Virginia state government has banned Web-based/app-based car-ride services Uber and Lyft from operating in the state. After applying heavy fines. After demanding the services follow rules originally devised for taxis and limo and bus services.

It seems tantamount to banning the automobile a century ago because the horse-and-buggy regulations on the books didn’t fit.

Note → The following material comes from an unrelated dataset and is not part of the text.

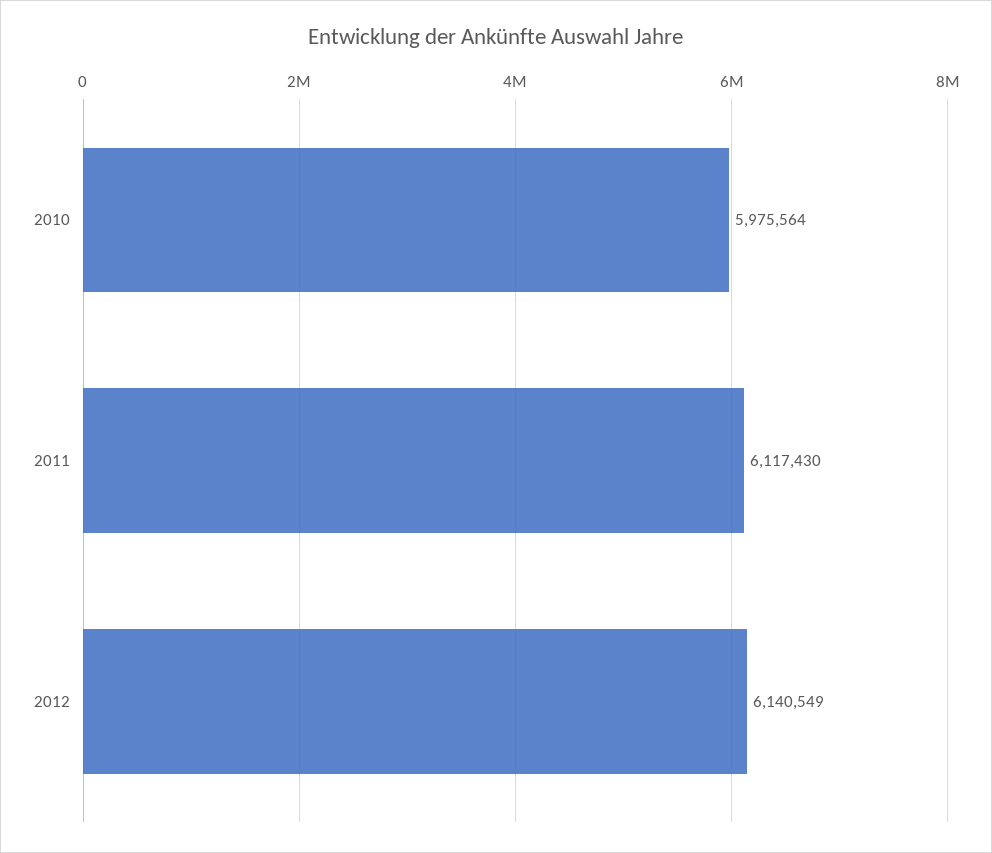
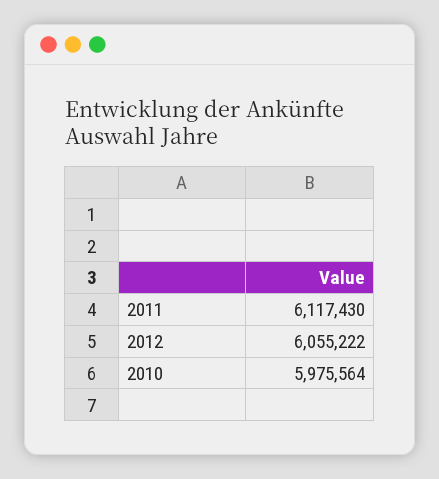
2012: 6140549 -> 6055222

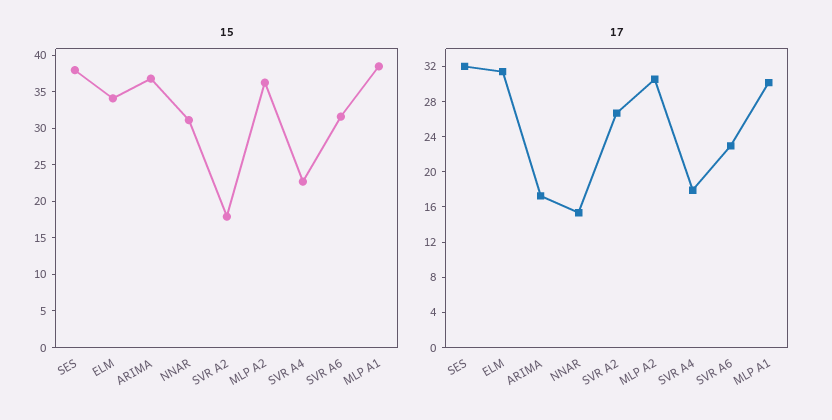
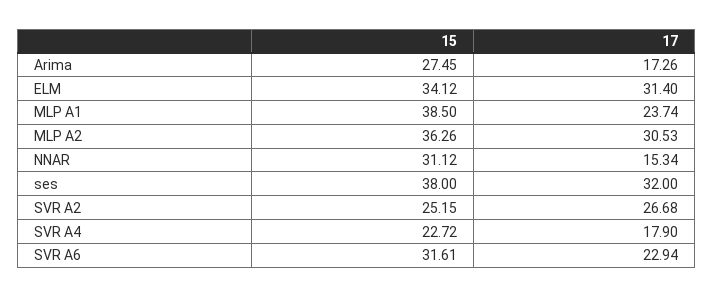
15, ARIMA: 37.5 -> 27.45
15, SVR A2: 17.5 -> 25.15
17, MLP A1: 30 -> 23.74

Uber and Lyft call what they provide “ride-sharing” services, allowing people with smart-phone and tablet apps to “hail” rides they need, from almost anywhere to almost anywhere. The folks providing the rides have signed up and even taken classes, and both parties rate each other after the transaction. Riders can “steer clear” of low-rated drivers if they want. And drivers can not offer rides to low-rated riders, as well.

It’s quite a service.

I first heard about this idea from economist David Friedman, a generation ago. He called it a “jitney” system, and offered it as an alternative to mass transit systems that are just too capital intensive to make a profit while still servicing diverse needs.

Now, the idea is off to a good start with two excellent services. Technology has allowed for safe, low-transaction-cost contracting between strangers. This sort of person-to-person (P2P) revolution could change everything.

Including government patronage. Or the need for much government regulation. Taxicab services are heavily regulated in most places. The excuse is usually safety and traffic considerations, but let’s be frank: it’s mostly a government power grab. Horning in on territory. Collecting a fee.

Uber and Lyft leverage the capital car-owners invest, and such P2P services are probably the most efficient contracting systems possible. If free market principles should apply to anything, it is jitney services.

So, Virginia, lay off. Free the P2P.

This is Common Sense. I’m Paul Jacob.